Spot Instances on EKS: A Safety-First Implementation Guide

Spot instances offer up to 90% savings on EC2 compute costs, but interruptions can cause outages if not handled properly. This guide shows you how to adopt Spot safely by mixing capacity types, implementing termination handlers, and using Kubernetes scheduling primitives to keep critical workloads protected.

Key Takeaways

  • Never run critical stateful workloads on Spot without On-Demand fallback capacity
  • Spot termination handlers cordon and drain nodes gracefully during 2-minute warning windows
  • Node labels, affinity, and PodDisruptionBudgets control which workloads land on Spot
  • Start with batch jobs and stateless services before expanding to broader workloads
  • Monitor interruption rates and adjust instance diversification strategies accordingly

Understanding Spot Interruptions

AWS can reclaim Spot instances with 2 minutes notice when capacity is needed for On-Demand customers. The interruption frequency varies by instance type and availability zone—some combinations see interruptions weekly, others monthly.

During the 2-minute window, AWS sends a termination notice via EC2 instance metadata and EventBridge. Without handling this signal, pods are abruptly killed mid-request, potentially causing:

  • Dropped database connections
  • Failed in-flight transactions
  • Incomplete batch jobs that must restart from scratch
  • Service degradation if too many replicas disappear simultaneously

The safety-first approach treats Spot as supplemental capacity, not primary.

Architecture: Mixed Capacity Strategy

The safest Spot adoption pattern uses separate node groups for different workload classes:

  • Essential nodes (On-Demand or Savings Plans): databases, message queues, critical APIs
  • Preemptible nodes (Spot): batch jobs, CI/CD, stateless microservices, dev environments

This prevents cascading failures—even if all Spot nodes disappear, essential services remain available.

Creating Node Groups with Lifecycle Labels

Label nodes during bootstrap so you can target them with affinity rules:

eksctl create nodegroup \ --cluster=my-cluster \ --name=ondemand-essential \ --node-type=m5.large \ --nodes=2 \ --nodes-min=2 \ --nodes-max=5 \ --node-labels="kubernetes.io/lifecycle=essential" eksctl create nodegroup \ --cluster=my-cluster \ --name=spot-preemptible \ --node-type=m5.large,m5a.large,m5n.large \ --nodes=3 \ --nodes-min=0 \ --nodes-max=20 \ --spot \ --node-labels="kubernetes.io/lifecycle=preemptible"

**Extracted entries:**

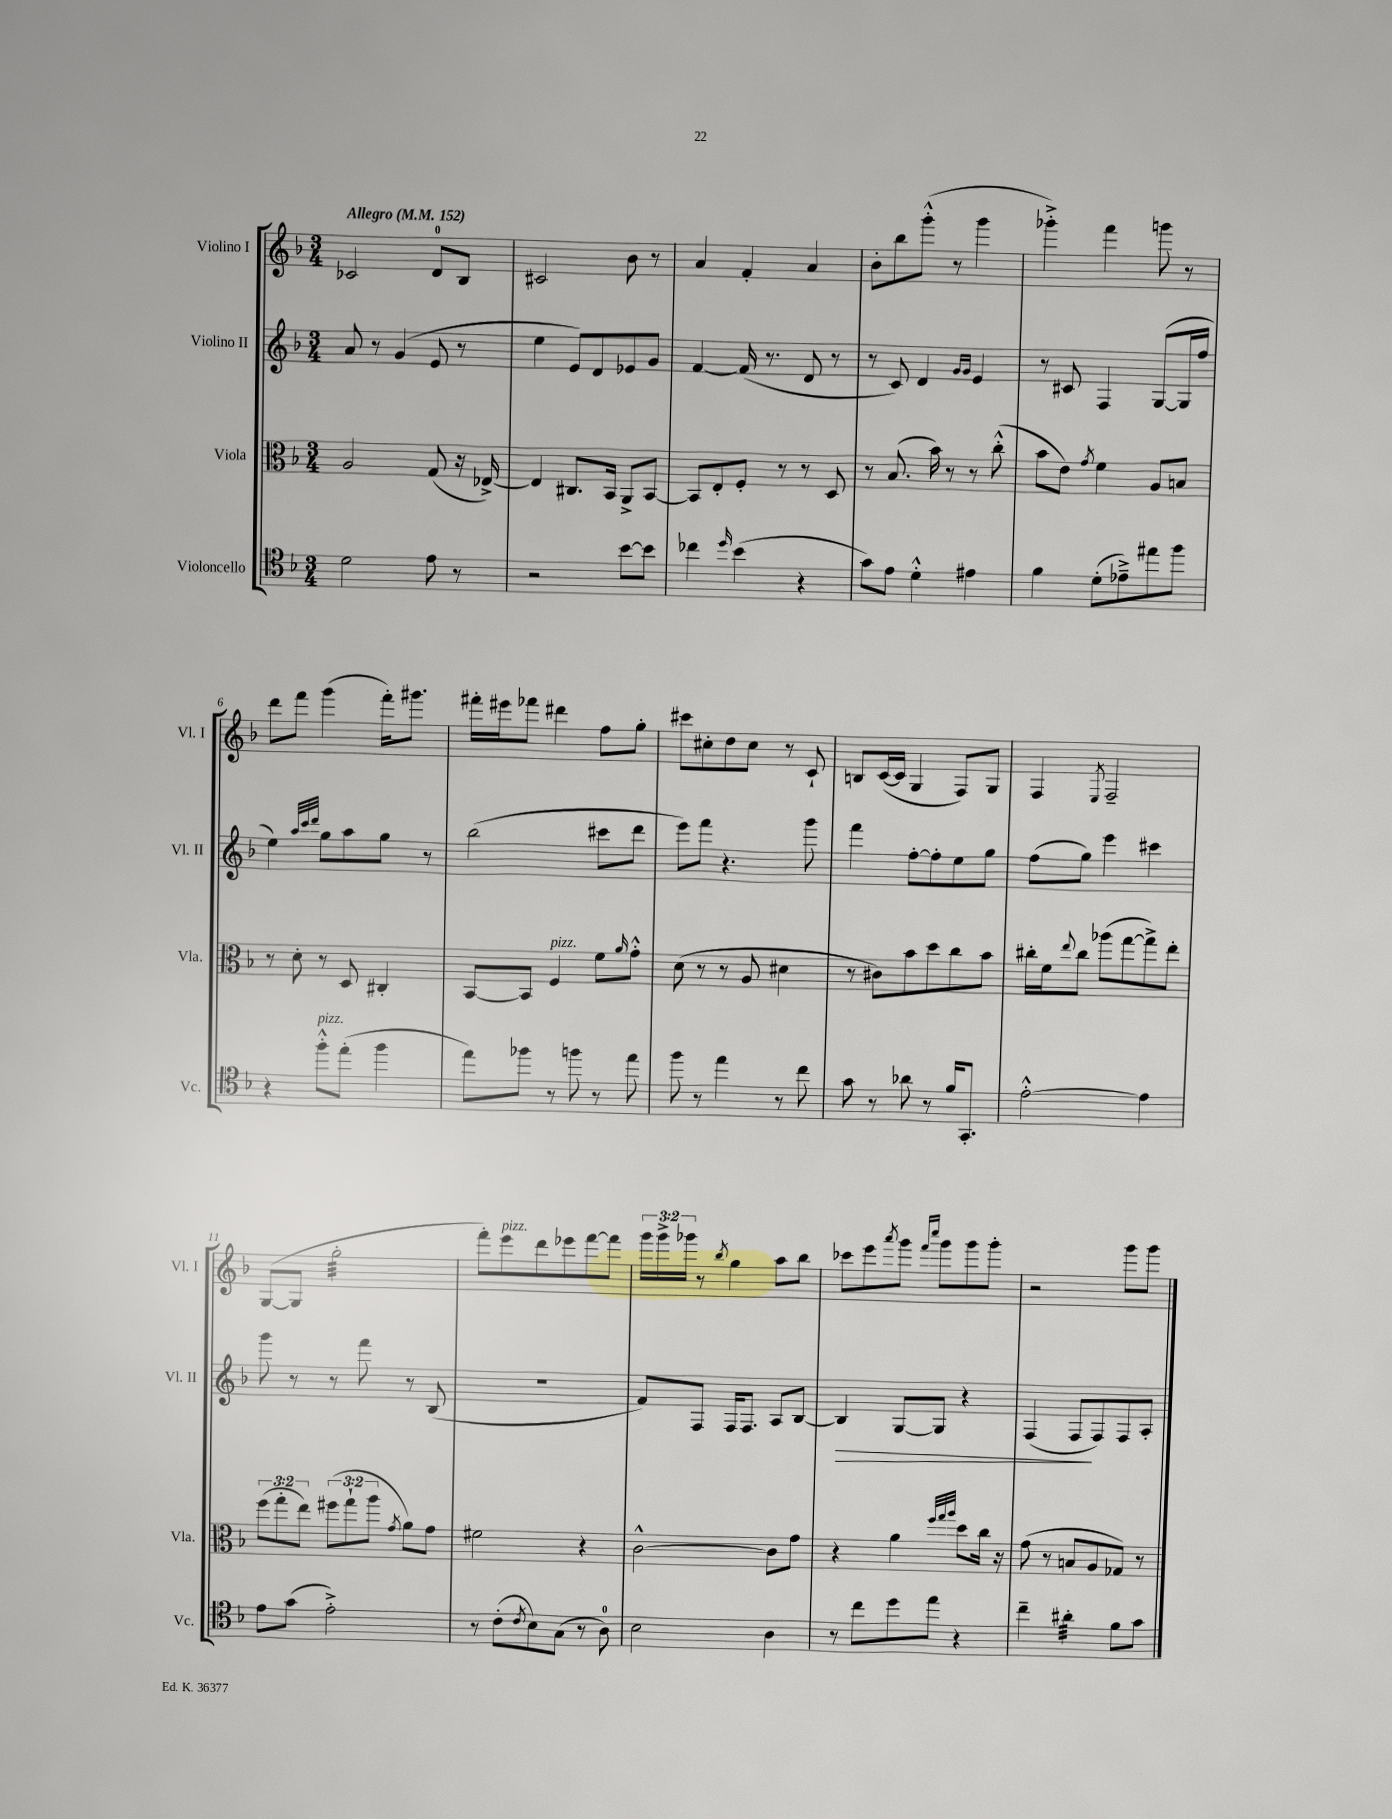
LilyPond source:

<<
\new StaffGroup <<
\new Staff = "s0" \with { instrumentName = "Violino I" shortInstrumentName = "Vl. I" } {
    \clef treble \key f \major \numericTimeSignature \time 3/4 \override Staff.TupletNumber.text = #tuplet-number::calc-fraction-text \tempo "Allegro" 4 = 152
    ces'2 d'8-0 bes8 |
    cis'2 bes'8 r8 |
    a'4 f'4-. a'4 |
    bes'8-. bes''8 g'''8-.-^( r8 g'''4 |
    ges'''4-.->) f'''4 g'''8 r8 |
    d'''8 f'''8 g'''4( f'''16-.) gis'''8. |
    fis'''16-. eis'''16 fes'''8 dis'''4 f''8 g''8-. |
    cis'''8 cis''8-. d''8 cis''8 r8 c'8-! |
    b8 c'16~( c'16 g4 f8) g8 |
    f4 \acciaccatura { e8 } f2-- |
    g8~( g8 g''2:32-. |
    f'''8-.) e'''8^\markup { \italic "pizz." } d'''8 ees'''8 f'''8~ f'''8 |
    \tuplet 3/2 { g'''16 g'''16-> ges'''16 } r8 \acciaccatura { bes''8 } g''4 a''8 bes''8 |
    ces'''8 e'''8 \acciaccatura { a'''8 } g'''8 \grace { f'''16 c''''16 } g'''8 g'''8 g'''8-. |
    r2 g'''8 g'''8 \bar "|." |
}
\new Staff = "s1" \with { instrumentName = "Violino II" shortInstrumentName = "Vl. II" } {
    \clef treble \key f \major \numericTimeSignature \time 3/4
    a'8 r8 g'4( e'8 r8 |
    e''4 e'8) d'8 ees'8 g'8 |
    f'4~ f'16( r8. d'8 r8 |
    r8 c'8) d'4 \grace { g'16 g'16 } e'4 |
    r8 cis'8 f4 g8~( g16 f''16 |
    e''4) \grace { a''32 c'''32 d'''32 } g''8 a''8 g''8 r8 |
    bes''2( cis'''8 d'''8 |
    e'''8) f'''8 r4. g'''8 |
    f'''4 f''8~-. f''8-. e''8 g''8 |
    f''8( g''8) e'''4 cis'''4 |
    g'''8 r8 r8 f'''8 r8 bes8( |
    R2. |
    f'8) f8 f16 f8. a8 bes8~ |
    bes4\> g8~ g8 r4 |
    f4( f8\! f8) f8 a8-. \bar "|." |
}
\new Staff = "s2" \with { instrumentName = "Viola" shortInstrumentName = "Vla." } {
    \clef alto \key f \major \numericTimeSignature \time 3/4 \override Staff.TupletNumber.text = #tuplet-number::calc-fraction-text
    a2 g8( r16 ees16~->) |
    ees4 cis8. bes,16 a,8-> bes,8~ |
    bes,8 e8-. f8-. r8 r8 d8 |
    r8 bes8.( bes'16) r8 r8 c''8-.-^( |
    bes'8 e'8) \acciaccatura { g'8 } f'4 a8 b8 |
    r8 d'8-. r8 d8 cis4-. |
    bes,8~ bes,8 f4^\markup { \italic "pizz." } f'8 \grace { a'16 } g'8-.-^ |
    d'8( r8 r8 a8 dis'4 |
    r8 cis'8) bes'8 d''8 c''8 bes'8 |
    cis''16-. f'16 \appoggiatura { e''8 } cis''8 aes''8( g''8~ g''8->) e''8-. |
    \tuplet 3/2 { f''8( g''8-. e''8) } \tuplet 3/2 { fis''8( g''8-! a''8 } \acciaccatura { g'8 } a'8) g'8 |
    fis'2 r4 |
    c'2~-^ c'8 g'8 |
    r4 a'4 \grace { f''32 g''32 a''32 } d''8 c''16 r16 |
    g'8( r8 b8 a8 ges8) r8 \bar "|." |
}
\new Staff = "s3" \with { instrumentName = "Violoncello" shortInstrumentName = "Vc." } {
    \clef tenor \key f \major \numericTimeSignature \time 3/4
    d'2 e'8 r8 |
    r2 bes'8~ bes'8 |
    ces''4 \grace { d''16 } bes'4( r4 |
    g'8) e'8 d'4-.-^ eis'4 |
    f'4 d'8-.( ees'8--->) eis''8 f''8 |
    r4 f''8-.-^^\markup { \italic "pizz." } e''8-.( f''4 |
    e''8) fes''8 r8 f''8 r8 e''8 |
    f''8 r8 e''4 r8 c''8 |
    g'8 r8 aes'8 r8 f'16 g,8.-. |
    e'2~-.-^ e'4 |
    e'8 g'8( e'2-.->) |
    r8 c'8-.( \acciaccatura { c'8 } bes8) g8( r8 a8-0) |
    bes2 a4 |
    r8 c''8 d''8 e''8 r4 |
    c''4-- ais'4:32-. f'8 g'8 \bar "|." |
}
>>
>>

**Your tasks:**
#1 Copy the part of the Spot instances guide starting at "Understanding Spot Interruptions" and ending at "capacity, not primary.", word for word.
#2 According to the Spot instances guide, through which two channels does AWS send the termination notice during the 2-minute window?

**Results in order:**
#1
Understanding Spot Interruptions

AWS can reclaim Spot instances with 2 minutes notice when capacity is needed for On-Demand customers. The interruption frequency varies by instance type and availability zone—some combinations see interruptions weekly, others monthly.

During the 2-minute window, AWS sends a termination notice via EC2 instance metadata and EventBridge. Without handling this signal, pods are abruptly killed mid-request, potentially causing:

  • Dropped database connections
  • Failed in-flight transactions
  • Incomplete batch jobs that must restart from scratch
  • Service degradation if too many replicas disappear simultaneously

The safety-first approach treats Spot as supplemental capacity, not primary.

#2 EC2 instance metadata and EventBridge.